(TASK): Return each line below that contains the word "What".

======== DATA SECTION ========

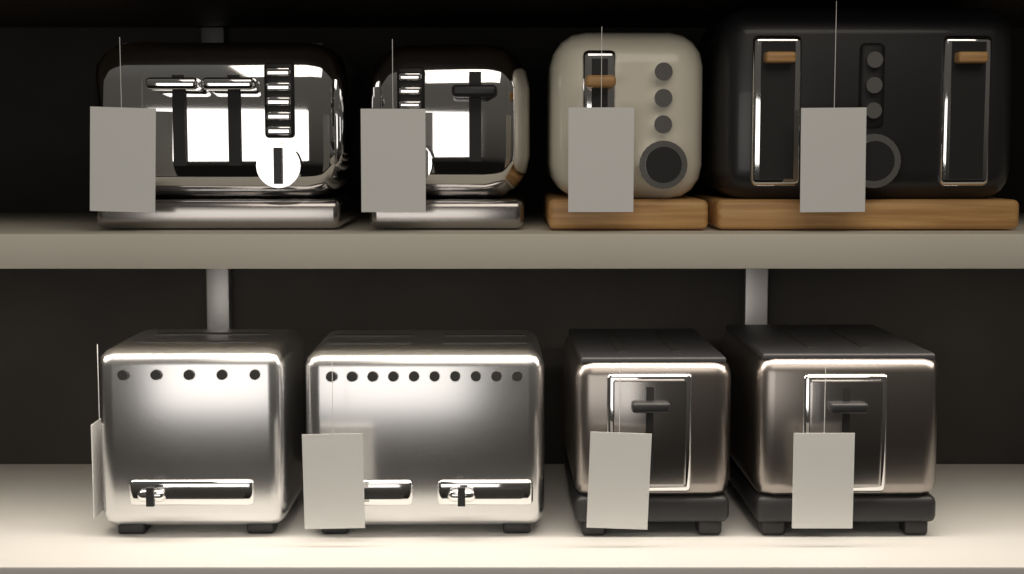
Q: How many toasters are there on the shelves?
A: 8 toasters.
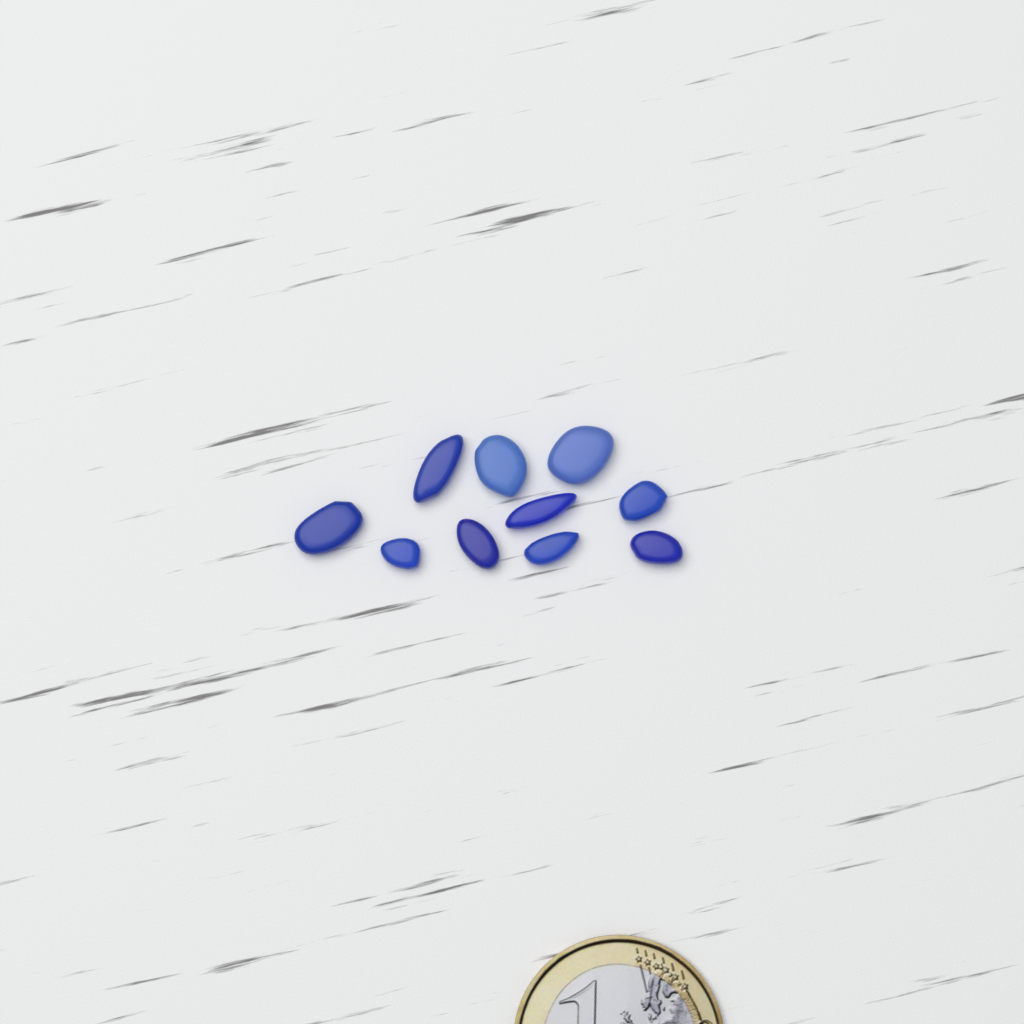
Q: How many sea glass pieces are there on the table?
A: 10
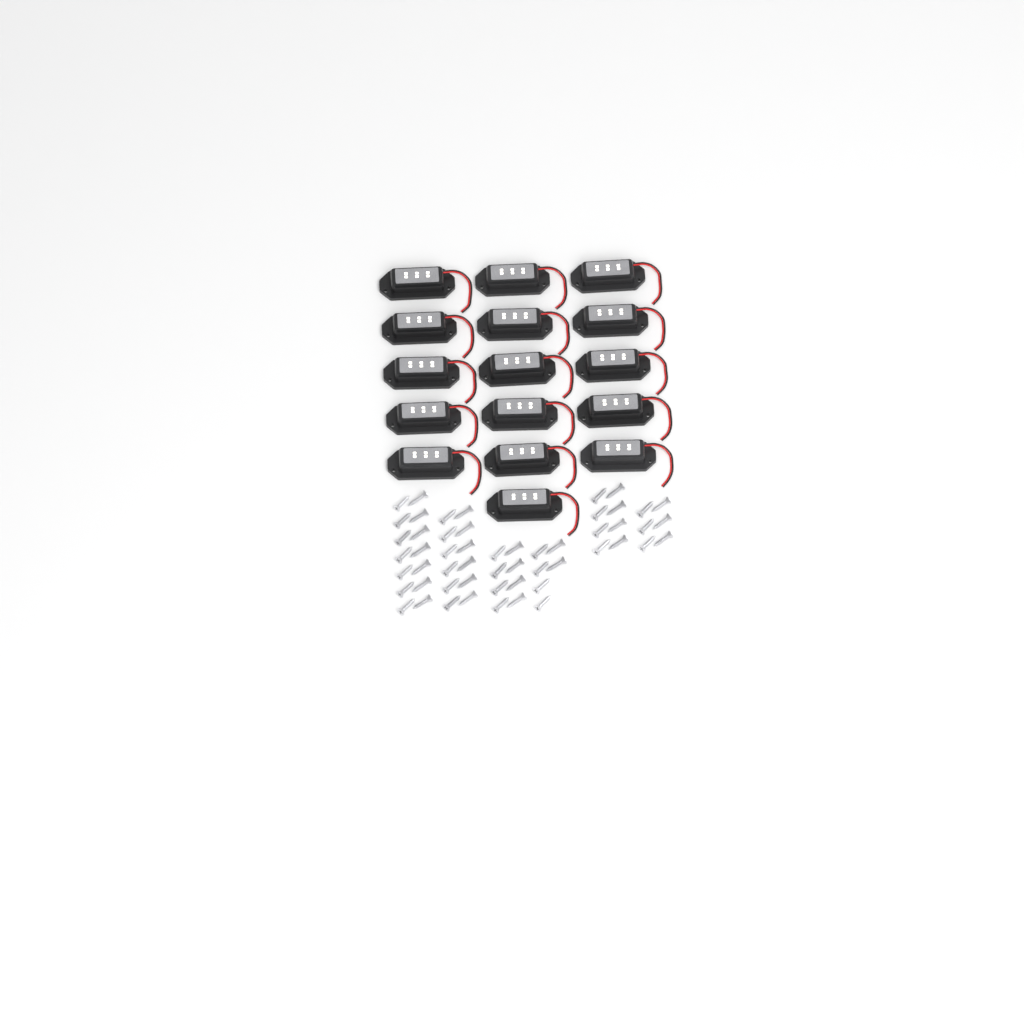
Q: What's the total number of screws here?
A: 54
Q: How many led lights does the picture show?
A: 16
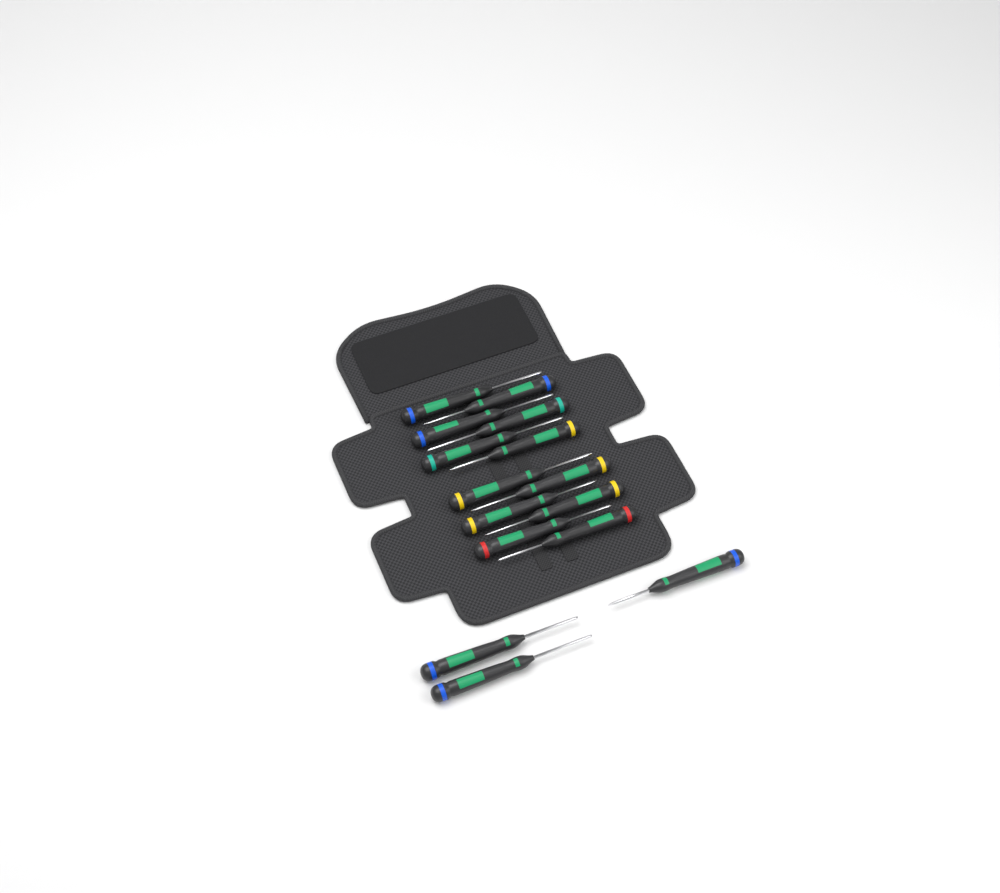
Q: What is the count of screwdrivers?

========

(WRITTEN RESPONSE):
Q: What's the total number of screws here?
Q: What is the count of screwdrivers?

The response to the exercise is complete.